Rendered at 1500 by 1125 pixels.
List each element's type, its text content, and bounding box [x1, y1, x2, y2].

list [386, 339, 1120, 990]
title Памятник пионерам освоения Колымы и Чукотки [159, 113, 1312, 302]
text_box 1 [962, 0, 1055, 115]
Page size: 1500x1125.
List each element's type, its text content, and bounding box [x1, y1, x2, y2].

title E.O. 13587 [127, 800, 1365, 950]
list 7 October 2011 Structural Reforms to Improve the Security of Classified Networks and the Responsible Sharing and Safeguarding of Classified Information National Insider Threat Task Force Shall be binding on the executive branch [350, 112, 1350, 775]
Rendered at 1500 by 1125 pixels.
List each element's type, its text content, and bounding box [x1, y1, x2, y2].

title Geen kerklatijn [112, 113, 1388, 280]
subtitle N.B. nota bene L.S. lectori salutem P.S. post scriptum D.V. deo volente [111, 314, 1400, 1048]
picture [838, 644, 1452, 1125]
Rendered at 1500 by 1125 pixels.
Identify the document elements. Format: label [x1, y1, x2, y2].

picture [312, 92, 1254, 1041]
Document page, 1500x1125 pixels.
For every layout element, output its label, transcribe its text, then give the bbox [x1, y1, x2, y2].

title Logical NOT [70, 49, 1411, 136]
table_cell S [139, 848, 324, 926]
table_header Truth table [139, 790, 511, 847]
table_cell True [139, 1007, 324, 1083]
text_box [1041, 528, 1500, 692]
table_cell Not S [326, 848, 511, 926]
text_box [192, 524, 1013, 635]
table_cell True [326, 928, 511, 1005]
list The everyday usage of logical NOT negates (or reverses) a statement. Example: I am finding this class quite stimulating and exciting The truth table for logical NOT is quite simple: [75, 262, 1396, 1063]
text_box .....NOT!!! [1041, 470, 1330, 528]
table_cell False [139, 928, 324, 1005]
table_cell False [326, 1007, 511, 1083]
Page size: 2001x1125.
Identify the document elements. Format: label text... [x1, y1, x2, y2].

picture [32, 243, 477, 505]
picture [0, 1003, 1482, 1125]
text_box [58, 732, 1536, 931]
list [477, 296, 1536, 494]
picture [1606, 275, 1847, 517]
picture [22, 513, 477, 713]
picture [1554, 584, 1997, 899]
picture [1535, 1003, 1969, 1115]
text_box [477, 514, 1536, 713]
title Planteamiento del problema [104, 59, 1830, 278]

● Aim of the exercise
Whole listing, every line: reproduce it exactly.

● Result of this exercise
Rendered at 1500 by 1125 pixels.
List each element's type, its text content, and bounding box [x1, y1, x2, y2].

list [386, 339, 1120, 990]
title Памятник пионерам освоения Колымы и Чукотки [159, 113, 1312, 302]
text_box 1 [962, 0, 1055, 115]
Page size: 1500x1125.
List each element's type, its text content, and bounding box [x1, y1, x2, y2].

title E.O. 13587 [127, 800, 1365, 950]
list 7 October 2011 Structural Reforms to Improve the Security of Classified Networks and the Responsible Sharing and Safeguarding of Classified Information National Insider Threat Task Force Shall be binding on the executive branch [350, 112, 1350, 775]
Rendered at 1500 by 1125 pixels.
List each element's type, its text content, and bounding box [x1, y1, x2, y2].

title Geen kerklatijn [112, 113, 1388, 280]
subtitle N.B. nota bene L.S. lectori salutem P.S. post scriptum D.V. deo volente [111, 314, 1400, 1048]
picture [838, 644, 1452, 1125]
Rendered at 1500 by 1125 pixels.
Identify the document elements. Format: label [x1, y1, x2, y2].

picture [312, 92, 1254, 1041]
Document page, 1500x1125 pixels.
For every layout element, output its label, transcribe its text, then give the bbox [x1, y1, x2, y2].

title Logical NOT [70, 49, 1411, 136]
table_cell S [139, 848, 324, 926]
table_header Truth table [139, 790, 511, 847]
table_cell True [139, 1007, 324, 1083]
text_box [1041, 528, 1500, 692]
table_cell Not S [326, 848, 511, 926]
text_box [192, 524, 1013, 635]
table_cell True [326, 928, 511, 1005]
list The everyday usage of logical NOT negates (or reverses) a statement. Example: I am finding this class quite stimulating and exciting The truth table for logical NOT is quite simple: [75, 262, 1396, 1063]
text_box .....NOT!!! [1041, 470, 1330, 528]
table_cell False [139, 928, 324, 1005]
table_cell False [326, 1007, 511, 1083]
Page size: 2001x1125.
Identify the document elements. Format: label text... [x1, y1, x2, y2].

picture [32, 243, 477, 505]
picture [0, 1003, 1482, 1125]
text_box [58, 732, 1536, 931]
list [477, 296, 1536, 494]
picture [1606, 275, 1847, 517]
picture [22, 513, 477, 713]
picture [1554, 584, 1997, 899]
picture [1535, 1003, 1969, 1115]
text_box [477, 514, 1536, 713]
title Planteamiento del problema [104, 59, 1830, 278]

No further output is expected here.